# Kindle for Android question



## HappyGuy (Nov 3, 2008)

Not sure if this is the proper place for this. If not feel free to move it wherever.

I have a Galaxy S10 which has a 64 gb micro-SD card in it. I've downloaded a number of public domain books (.azw and .mobi format) to a folder on the SD card called Documents. My problem is that Kindle for Android doesn't see any of them. I can't find anywhere in settings that will cause Kindle to look on the SD card. Any suggestions?

I also have MoodReader Pro (Plus?). Don't know ANYTHING about that app. Will it see .azw and .mobi files?


----------



## Mike D. aka jmiked (Oct 28, 2008)

To the best of my knowledge:

You can't change the location of your Kindle-downloaded books.

MoonReader Plus will read Kindle books, but not if they have DRM or anything other than a .mobi extension. It will not read .azw or .azw3 files.
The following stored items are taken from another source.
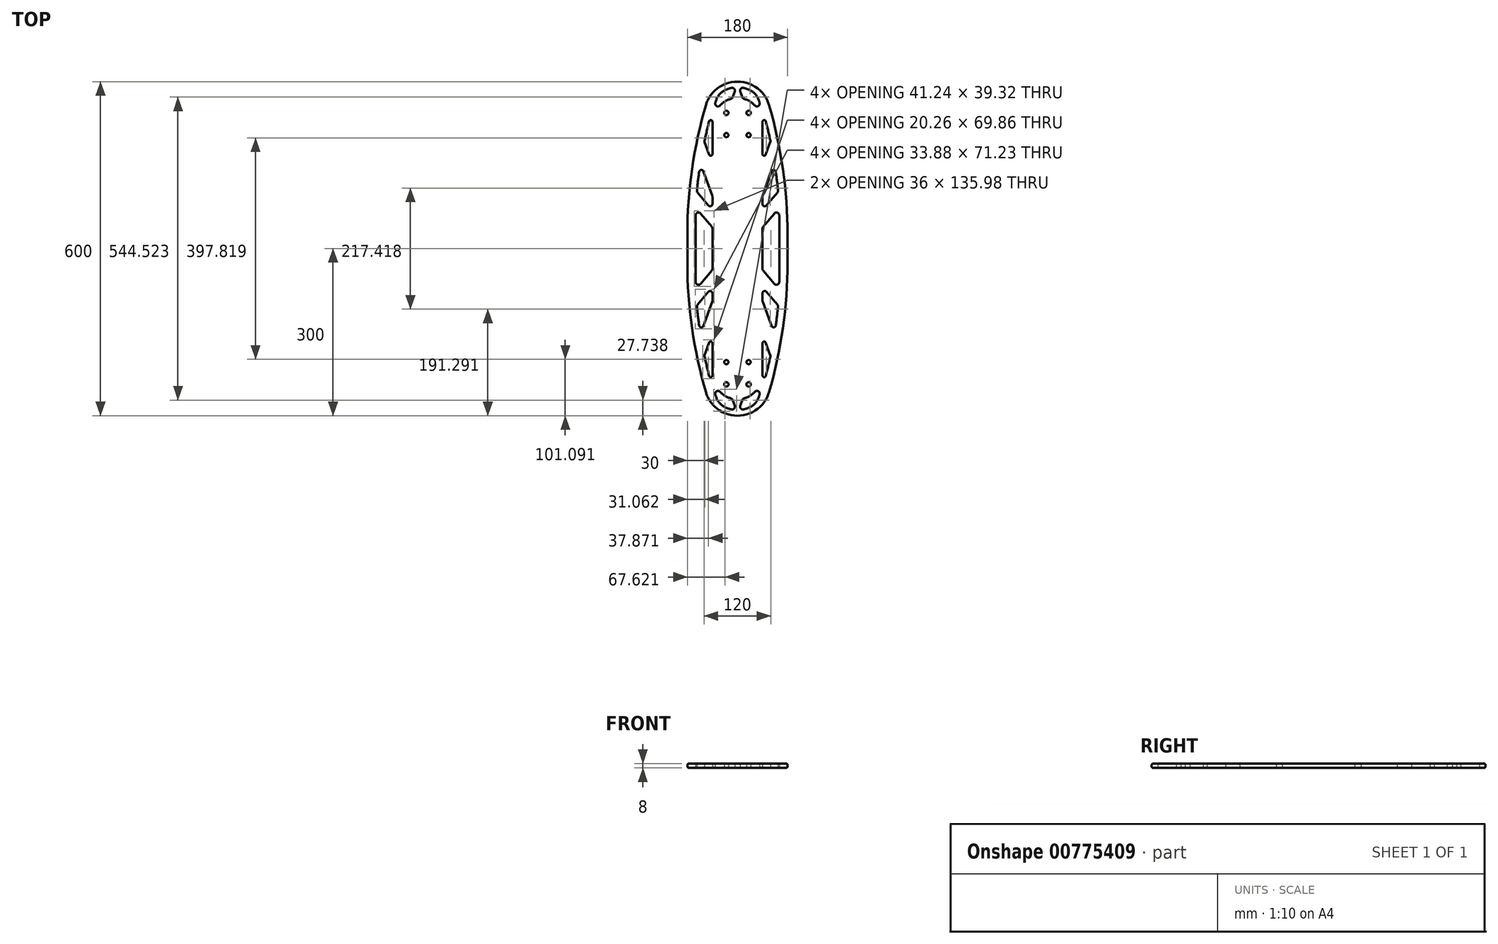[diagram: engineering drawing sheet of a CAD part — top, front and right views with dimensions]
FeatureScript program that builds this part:
annotation { "Feature Type Name" : "Feature", "Feature Type Description" : "" }
export const myFeature = defineFeature(function(context is Context, id is Id, definition is map)
    precondition{}
    {
        {
            var Q0;
            Q0=qCreatedBy(makeId("Top.planeOp"),FACE);
            var sketch = newSketch(context, id + "F0", { "sketchPlane" : qUnion([Q0])});
            skLineSegment(sketch, "E0", {"start": v(0, 0) * mm, "end": v(0, 300) * mm});
            skLineSegment(sketch, "E1", {"start": v(0, 0) * mm, "end": v(-45, 0) * mm});
            skLineSegment(sketch, "E2", {"start": v(-90, 0) * mm, "end": v(-90, 25) * mm});
            skArc(sketch, "E3", {"start": v(-56.38, 258.83) * mm, "mid": v(-81.55, 143.12) * mm, "end": v(-90, 25) * mm});
            skArc(sketch, "E4.trimOffspring", {"start": v(0, 300) * mm, "mid": v(-22.04, 295.8) * mm, "end": v(-41, 283.81) * mm});
            skArc(sketch, "E5.filletArc", {"start": v(-41, 283.81) * mm, "mid": v(-50.36, 272.35) * mm, "end": v(-56.38, 258.83) * mm});
            skLineSegment(sketch, "E6", {"start": v(-75, 60) * mm, "end": v(-75, 0) * mm});
            skLineSegment(sketch, "E7", {"start": v(-45, 0) * mm, "end": v(-45, 36.56) * mm});
            skArc(sketch, "E8.trimOffspring", {"start": v(-50.9, 228.63) * mm, "mid": v(-55.25, 210.96) * mm, "end": v(-59.2, 193.2) * mm});
            skArc(sketch, "E9", {"start": v(-38.47, 266.28) * mm, "mid": v(-39.13, 264.12) * mm, "end": v(-39.8, 261.96) * mm});
            skArc(sketch, "E10", {"start": v(-11.7, 269.12) * mm, "mid": v(-22.35, 264.46) * mm, "end": v(-31.35, 257.1) * mm});
            skArc(sketch, "E11.trimOffspring", {"start": v(-10.83, 288.81) * mm, "mid": v(-17.8, 286.72) * mm, "end": v(-24.41, 283.64) * mm});
            skLineSegment(sketch, "E12.trimOffspring", {"start": v(-75, 0) * mm, "end": v(-90, 0) * mm});
            skLineSegment(sketch, "E13", {"start": v(0, 0) * mm, "end": v(-74.24, 88.36) * mm, "construction": true});
            skLineSegment(sketch, "E14", {"start": v(0, 0) * mm, "end": v(-63.1, 173.38) * mm, "construction": true});
            skLineSegment(sketch, "E15", {"start": v(-59.08, 191.55) * mm, "end": v(-50.82, 168.86) * mm});
            skLineSegment(sketch, "E16", {"start": v(-61.14, 138.73) * mm, "end": v(-45.24, 95.06) * mm});
            skArc(sketch, "E17.trimOffspring", {"start": v(-68.86, 137.92) * mm, "mid": v(-71.03, 121.05) * mm, "end": v(-72.86, 104.13) * mm});
            skLineSegment(sketch, "E18.trimOffspring", {"start": v(-45, 169.89) * mm, "end": v(-45, 227.89) * mm});
            skLineSegment(sketch, "E19", {"start": v(-71.94, 101.17) * mm, "end": v(-52.06, 77.51) * mm});
            skLineSegment(sketch, "E20", {"start": v(-66.17, 63.22) * mm, "end": v(-45.94, 39.13) * mm});
            skLineSegment(sketch, "E21.trimOffspring", {"start": v(-45, 80.09) * mm, "end": v(-45, 93.7) * mm});
            skArc(sketch, "E22.filletArc", {"start": v(-45, 227.89) * mm, "mid": v(-47.62, 230.86) * mm, "end": v(-50.9, 228.63) * mm});
            skPoint(sketch, "E23.visualSharp", {"position": v(-59.37, 192.35) * mm});
            skArc(sketch, "E23.filletArc", {"start": v(-59.2, 193.2) * mm, "mid": v(-59.25, 192.36) * mm, "end": v(-59.08, 191.55) * mm});
            skPoint(sketch, "E24.visualSharp", {"position": v(-45, 152.87) * mm});
            skArc(sketch, "E24.filletArc", {"start": v(-50.82, 168.86) * mm, "mid": v(-47.48, 166.93) * mm, "end": v(-45, 169.89) * mm});
            skPoint(sketch, "E25.visualSharp", {"position": v(-66.52, 153.53) * mm});
            skArc(sketch, "E25.filletArc", {"start": v(-61.14, 138.73) * mm, "mid": v(-65.31, 141.34) * mm, "end": v(-68.86, 137.92) * mm});
            skPoint(sketch, "E26.visualSharp", {"position": v(-45, 94.4) * mm});
            skArc(sketch, "E26.filletArc", {"start": v(-45, 93.7) * mm, "mid": v(-45.06, 94.39) * mm, "end": v(-45.24, 95.06) * mm});
            skPoint(sketch, "E27.visualSharp", {"position": v(-45, 69.1) * mm});
            skArc(sketch, "E27.filletArc", {"start": v(-52.06, 77.51) * mm, "mid": v(-47.63, 76.33) * mm, "end": v(-45, 80.09) * mm});
            skPoint(sketch, "E28.visualSharp", {"position": v(-73.02, 102.46) * mm});
            skArc(sketch, "E28.filletArc", {"start": v(-72.86, 104.13) * mm, "mid": v(-72.7, 102.56) * mm, "end": v(-71.94, 101.17) * mm});
            skPoint(sketch, "E29.visualSharp", {"position": v(-45, 38.02) * mm});
            skArc(sketch, "E29.filletArc", {"start": v(-45, 36.56) * mm, "mid": v(-45.24, 37.93) * mm, "end": v(-45.94, 39.13) * mm});
            skArc(sketch, "E30", {"start": v(-66.17, 63.22) * mm, "mid": v(-71.71, 64.7) * mm, "end": v(-75, 60) * mm});
            skArc(sketch, "E31", {"start": v(-72.86, 104.13) * mm, "mid": v(-74.46, 82.1) * mm, "end": v(-75, 60) * mm, "construction": true});
            skArc(sketch, "E32.filletArc", {"start": v(-24.41, 283.64) * mm, "mid": v(-33.1, 276.3) * mm, "end": v(-38.47, 266.28) * mm});
            skArc(sketch, "E33", {"start": v(-39.8, 261.96) * mm, "mid": v(-37.5, 256.18) * mm, "end": v(-31.35, 257.1) * mm});
            skCircle(sketch, "E34", {"center": v(-20, 243.93) * mm, "radius": 3.89 * mm});
            skCircle(sketch, "E35", {"center": v(-20, 203.93) * mm, "radius": 3.71 * mm});
            skLineSegment(sketch, "E36", {"start": v(-20, 243.93) * mm, "end": v(-20, 203.93) * mm, "construction": true});
            skLineSegment(sketch, "E37", {"start": v(-5, 282.35) * mm, "end": v(-8.33, 272.35) * mm});
            skPoint(sketch, "E38.visualSharp", {"position": v(-2.47, 289.94) * mm});
            skArc(sketch, "E38.filletArc", {"start": v(-5, 282.35) * mm, "mid": v(-6.03, 287.28) * mm, "end": v(-10.83, 288.81) * mm});
            skPoint(sketch, "E39.visualSharp", {"position": v(-9.2, 269.76) * mm});
            skArc(sketch, "E39.filletArc", {"start": v(-11.7, 269.12) * mm, "mid": v(-9.62, 270.32) * mm, "end": v(-8.33, 272.35) * mm});
            skSolve(sketch);
        }
        {
            var Q0;
            Q0=makeQuery(id+"F0.imprint","IMPRINT",FACE,{"disambiguationData":[TD([[makeQuery(id+"F0.imprint","IMPRINT",EDGE,{"derivedFrom":sQuery(id+"F0.wireOp",EDGE,"E0")}),1.0]])]});
            extrude(context, id + "F1", {"entities" : qUnion([Q0]), "depth" : 8 * mm, "offsetDistance" : 25 * mm});
        }
        {
            var Q0;
            Q0=makeQuery(id+"F1.opExtrude","SWEPT_FACE",FACE,{"disambiguationData":[OSD([sQuery(id+"F0.wireOp",EDGE,"E25.filletArc")])]});
            var Q1;
            Q1=makeQuery(id+"F1.opExtrude","SWEPT_FACE",FACE,{"disambiguationData":[OSD([sQuery(id+"F0.wireOp",EDGE,"E22.filletArc")])]});
            var Q2;
            Q2=makeQuery(id+"F1.opExtrude","SWEPT_FACE",FACE,{"disambiguationData":[OSD([sQuery(id+"F0.wireOp",EDGE,"E30")])]});
            var Q3;
            Q3=makeQuery(id+"F1.opExtrude","SWEPT_FACE",FACE,{"disambiguationData":[OSD([sQuery(id+"F0.wireOp",EDGE,"E3")])]});
            var Q4;
            Q4=makeQuery(id+"F1.opExtrude","SWEPT_FACE",FACE,{"disambiguationData":[OSD([sQuery(id+"F0.wireOp",EDGE,"E33")])]});
            fillet(context, id + "F2", {"entities" : qUnion([Q0, Q1, Q2, Q3, Q4]), "radius" : 3 * mm, "tangentPropagation" : true, "allowEdgeOverflow" : false});
        }
        {
            var Q0;
            Q0=makeQuery(id+"F1.opExtrude","SWEPT_BODY",BODY,{"disambiguationData":[OSD([sQuery(id+"F0.wireOp",EDGE,"E0"),sQuery(id+"F0.wireOp",EDGE,"E1"),sQuery(id+"F0.wireOp",EDGE,"E2"),sQuery(id+"F0.wireOp",EDGE,"E3"),sQuery(id+"F0.wireOp",EDGE,"E4.trimOffspring"),sQuery(id+"F0.wireOp",EDGE,"E5.filletArc")])]});
            var Q1;
            Q1=makeQuery(id+"F1.opExtrude","SWEPT_FACE",FACE,{"disambiguationData":[OSD([sQuery(id+"F0.wireOp",EDGE,"E0")])]});
            mirror(context, id + "F3", {"operationType" : NewBodyOperationType.ADD, "entities" : qUnion([Q0]), "mirrorPlane" : qUnion([Q1])});
        }
        {
            var Q0;
            Q0=makeQuery(id+"F1.opExtrude","SWEPT_BODY",BODY,{"disambiguationData":[OSD([sQuery(id+"F0.wireOp",EDGE,"E0"),sQuery(id+"F0.wireOp",EDGE,"E1"),sQuery(id+"F0.wireOp",EDGE,"E2"),sQuery(id+"F0.wireOp",EDGE,"E3"),sQuery(id+"F0.wireOp",EDGE,"E4.trimOffspring"),sQuery(id+"F0.wireOp",EDGE,"E5.filletArc")])]});
            var Q1;
            {var subQ0=makeQuery(id+"F1.opExtrude","SWEPT_FACE",FACE,{"disambiguationData":[OSD([sQuery(id+"F0.wireOp",EDGE,"E1")])]});Q1=makeQuery(id+"F3.boolean.opBoolean","MERGE",FACE,{"derivedFrom":[subQ0,makeQuery(id+"F3.opPattern","COPY",FACE,{"derivedFrom":subQ0,"instanceName":"1"})]});}
            mirror(context, id + "F4", {"operationType" : NewBodyOperationType.ADD, "entities" : qUnion([Q0]), "mirrorPlane" : qUnion([Q1])});
        }
    });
I used MoonReader Plus on my Android device before I switched platforms, and it's orders of magnitude 'better' (i.e., customizable) than the Kindle app. The downside is that you have to remove the DRM and convert books to ePub using something like ebook library program called Calibre. This was my preferred order of operation, because I really don't like the zero-feature software of the Kindle or Kindle app.


----------



## HappyGuy (Nov 3, 2008)

jmiked
All of the books I'm trying to find are public domain - no DRM. Can I point MoonReader to the external SD card?


----------



## Mike D. aka jmiked (Oct 28, 2008)

Yes. That's where I kept mine.


----------